September 28, 2023 Fall Color Report
Yellow ironweed flowers and late summer goldenrods are the stars of summer’s grand finale as the season winds down and butterflies nab their final sips of nectar. Acorns and hickory nuts are falling, much to the delight of the squirrels and turkeys getting ready for winter. Dogwoods, the most notable among the trees right now, have just started to develop light shades of red, as have the Virginia creeper vines. The colors of the dogwoods will deepen and become more rich as the season progresses. With their stippling of yellows, oranges, and reds, a few maple trees in the gardens and forests have begun their annual transition from summer’s verdant green.
Cooler fall-like temperatures in the forecast herald an acceleration of autumn color in the days ahead. We’ll soon see the first tinges of red on estate sourwood trees and black gums, as well as the beginning of the stunning transformation of trees at our higher elevations. It’s a show you won’t want to miss—make plans to join us on the estate now!
Enjoy These Images of Fall Color
Biltmore’s Evolving Landscape
A General Guide to Fall Color
September Color at Biltmore
Summer’s hot days and thunder showers usually become far less frequent as the season draws to a close. By mid- to late September, the estate’s late summer garden annuals may perk up with the cooler nights, only to be replaced with colorful chrysanthemums in October. In Antler Hill Village, wave upon wave of sunflowers rise skyward and share their cheerful full-bloom faces. Depending on weather conditions, the estate’s yellow buckeyes can show early leaf coloration, and dogwoods may develop light shades of red, hints that fall will soon be upon us in Asheville. Ironweed flowers and late summer goldenrods also signal summer’s finale, as butterflies enjoy their final sips of sugary nectar. Much to the delight of squirrels and turkeys getting ready for winter, acorns and hickory nuts begin to drop to the forest floor.
October Color at Biltmore
The much-anticipated arrival of peak fall color is influenced by day length and temperatures, which can vary from year to year. Similar to the way chilly autumn days prompt us to grab that flannel shirt or light sweater, these cool temperatures trigger the leaf chemistry behind the brilliant color transformations we see.
Fall floral displays, carefully planned to provide good color in October, usually reach peak bloom toward the middle of the month. As our gardeners plant out fall floral designs in the display beds, the first true autumn leaf color begins to show in the native dogwood and sourwood trees that line estate roads and pastures. Their flares of red will deepen as the month progresses. Yellow poplars and sweet birches will offer up amber hues. These early trees hold color through the season and add to peak color at the end of October with sugar maples, red maples, hickory, and gum trees giving the best show. Guests walking the gardens in October enjoy some of the best fall color up close on Japanese maples, woody shrubs, ferns, and other perennials.

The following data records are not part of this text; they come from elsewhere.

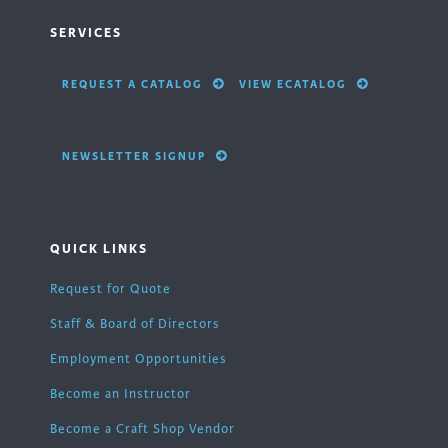
SERVICES
REQUEST A CATALOG
VIEW ECATALOG
NEWSLETTER SIGNUP
QUICK LINKS
Request for Quote
Staff & Board of Directors
Employment Opportunities
Become an Instructor
Become a Craft Shop Vendor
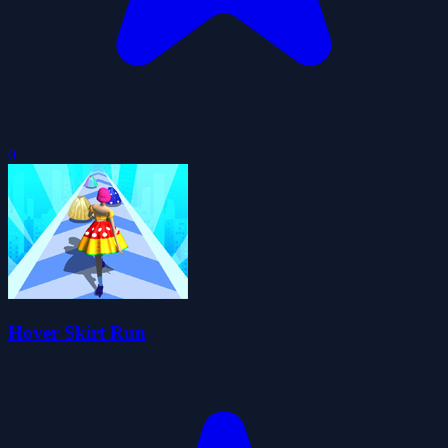
0
Hover Skirt Run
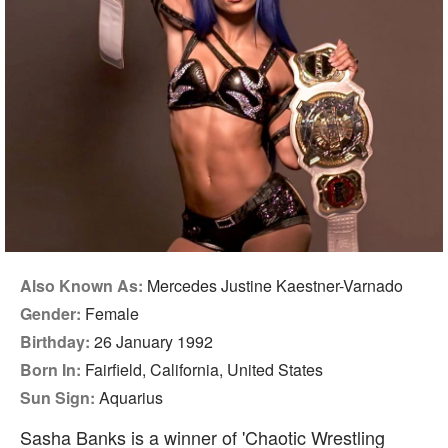
Also Known As:
Mercedes Justine Kaestner-Varnado
Gender:
Female
Birthday:
26 January 1992
Born In:
Fairfield, California, United States
Sun Sign:
Aquarius
Sasha Banks is a winner of 'Chaotic Wrestling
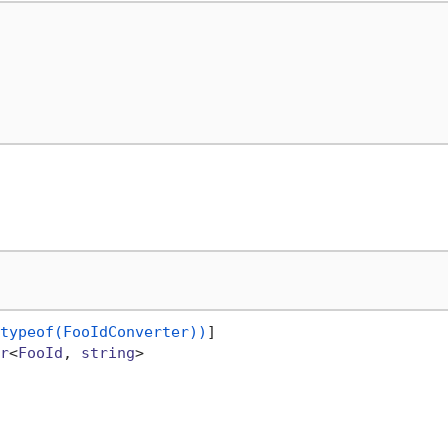
typeof(FooIdConverter))
r
<
FooId
, 
string
>
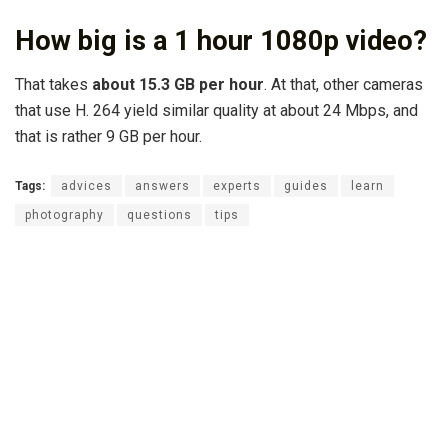
How big is a 1 hour 1080p video?
That takes
about 15.3 GB per hour
. At that, other cameras
that use H. 264 yield similar quality at about 24 Mbps, and
that is rather 9 GB per hour.
Tags:
advices
answers
experts
guides
learn
photography
questions
tips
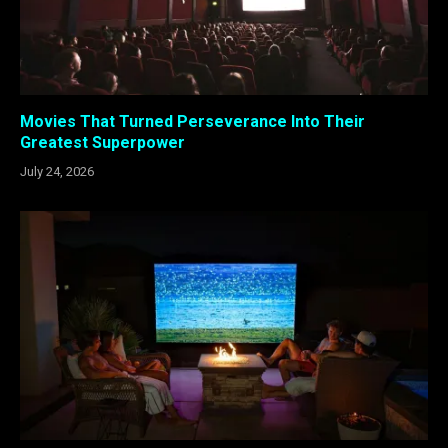
Movies That Turned Perseverance Into Their
Greatest Superpower
July 24, 2026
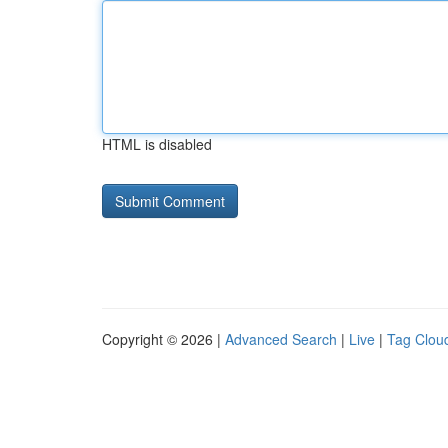
HTML is disabled
Copyright © 2026 |
Advanced Search
|
Live
|
Tag Clou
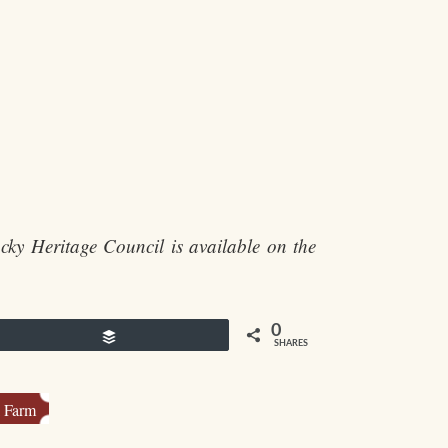
cky Heritage Council is available on the
0
Buffer
SHARES
l Farm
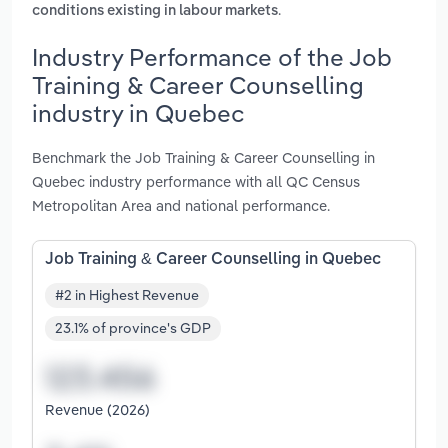
.
conditions existing in labour markets
Industry Performance of the Job
Training & Career Counselling
industry in Quebec
Benchmark the Job Training & Career Counselling in
Quebec industry performance with all QC Census
Metropolitan Area and national performance.
Job Training & Career Counselling in Quebec
#2 in Highest Revenue
23.1% of province's GDP
Revenue (2026)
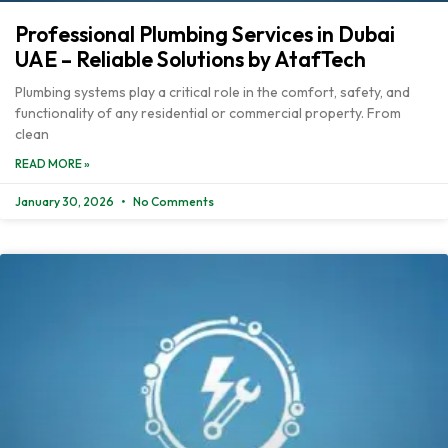
Professional Plumbing Services in Dubai
UAE – Reliable Solutions by AtafTech
Plumbing systems play a critical role in the comfort, safety, and
functionality of any residential or commercial property. From
clean
READ MORE »
January 30, 2026
No Comments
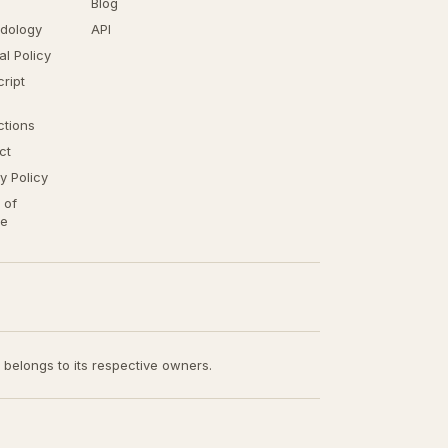
Blog
dology
API
ial Policy
ript
ctions
ct
y Policy
 of
ce
t belongs to its respective owners.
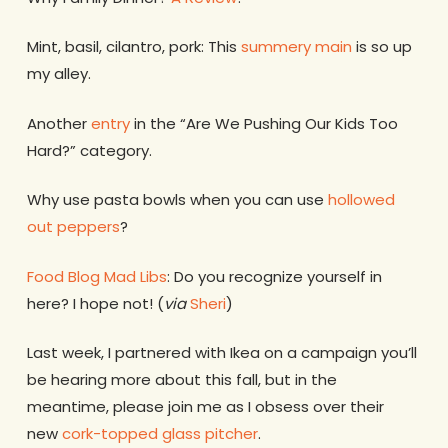
Mint, basil, cilantro, pork: This
summery main
is so up
my alley.
Another
entry
in the “Are We Pushing Our Kids Too
Hard?” category.
Why use pasta bowls when you can use
hollowed
out peppers
?
Food Blog Mad Libs
: Do you recognize yourself in
here? I hope not! (
via
Sheri
)
Last week, I partnered with Ikea on a campaign you’ll
be hearing more about this fall, but in the
meantime, please join me as I obsess over their
new
cork-topped glass pitcher
.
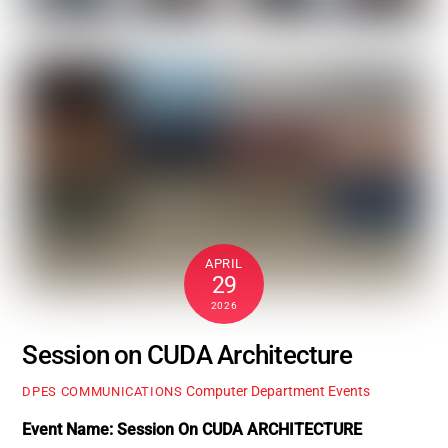
APRIL
29
2026
Session on CUDA Architecture
Computer Department Events
DPES COMMUNICATIONS
Event Name: Session On CUDA ARCHITECTURE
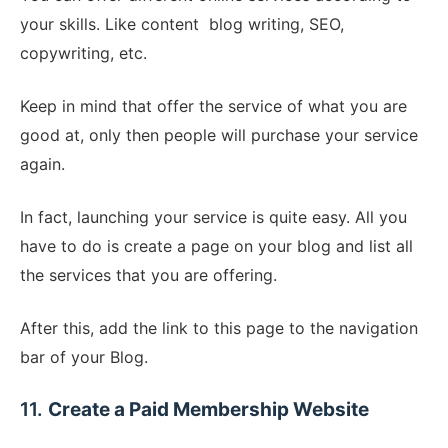
your skills. Like content blog writing, SEO,
copywriting, etc.
Keep in mind that offer the service of what you are
good at, only then people will purchase your service
again.
In fact, launching your service is quite easy. All you
have to do is create a page on your blog and list all
the services that you are offering.
After this, add the link to this page to the navigation
bar of your Blog.
11.
Create a Paid Membership Website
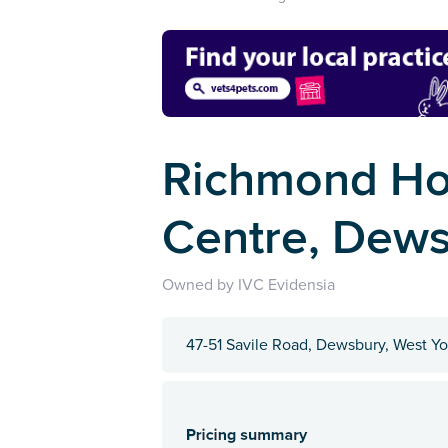
Richmond Ho
Centre, Dew
Owned by IVC Evidensia
47-51 Savile Road, Dewsbury, West Y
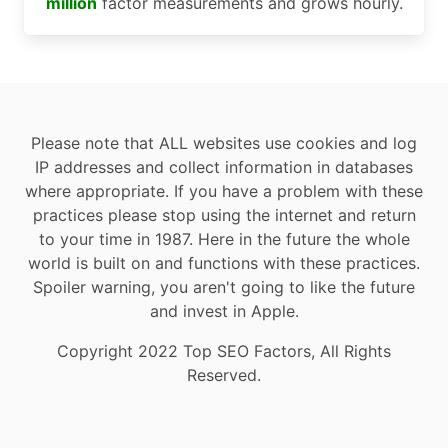
million
factor measurements and grows hourly.
Please note that ALL websites use cookies and log
IP addresses and collect information in databases
where appropriate. If you have a problem with these
practices please stop using the internet and return
to your time in 1987. Here in the future the whole
world is built on and functions with these practices.
Spoiler warning, you aren't going to like the future
and invest in Apple.
Copyright 2022 Top SEO Factors, All Rights
Reserved.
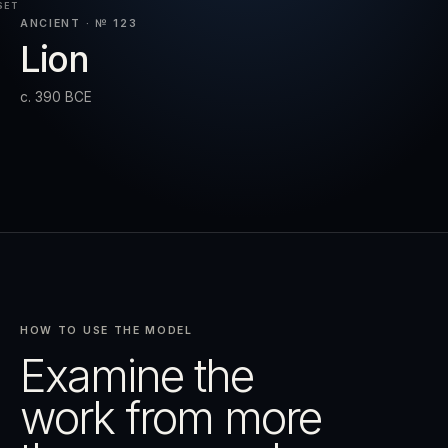
SET
ANCIENT · № 123
Lion
RESET
EXPAND
c. 390 BCE
HOW TO USE THE MODEL
Examine the
work from more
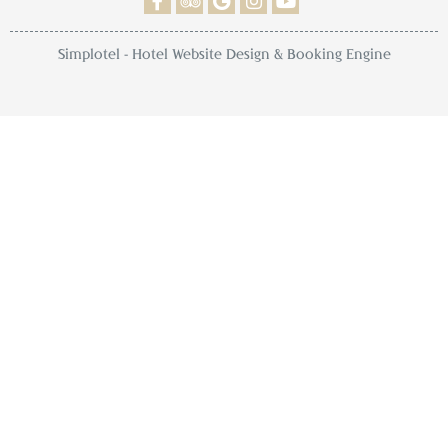
Simplotel - Hotel Website Design & Booking Engine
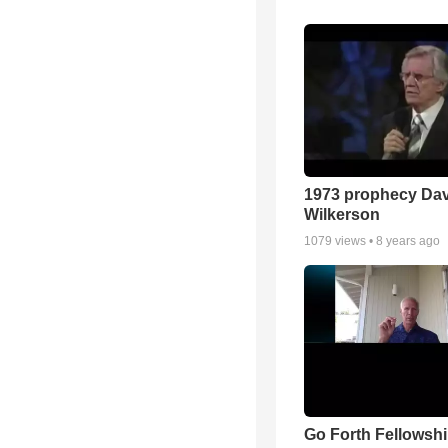
1973 prophecy Da
Wilkerson
1079
views •
8 years ago
Go Forth Fellowshi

Be sure to visit the gardens to see and smell the Japanese Katsura tree; as this striking tree’s heart-shaped leaves turn a buttery yellow, they give off a scent like cotton candy.
November Color at Biltmore
At 2,000 feet in elevation with spectacular views of the nearby 5,000-foot+ elevations of the majestic Blue Ridge Mountains, Biltmore is the perfect place to experience an abundance of fall color from October through early November.
With the arrival of November, red and white oaks and fall grasses in the Deer Park below Biltmore House represent the autumn season’s final bow. Vibrant Carolina allspice, fothergilla shrubs, and oakleaf hydrangeas shine brightly amid the evergreens. Chilly breezes send leaves adrift, covering the roads and trails and creating a protective blanket for wildlife throughout the winter. Sugar and red maples continue to impress with their fiery oranges and reds. Gold-covered hickories turn to bronze, beeches give the forests a warm glow, and Japanese maples are absolutely brilliant: their annual show never disappoints. Colorful winter berries are now exposed on many trees and shrubs for the birds that will brighten winter days.
With fall’s end, we shift gears to fine-tune our appreciation of winter’s pristine beauty, the approach of the holiday season, and the magic of Christmas at Biltmore.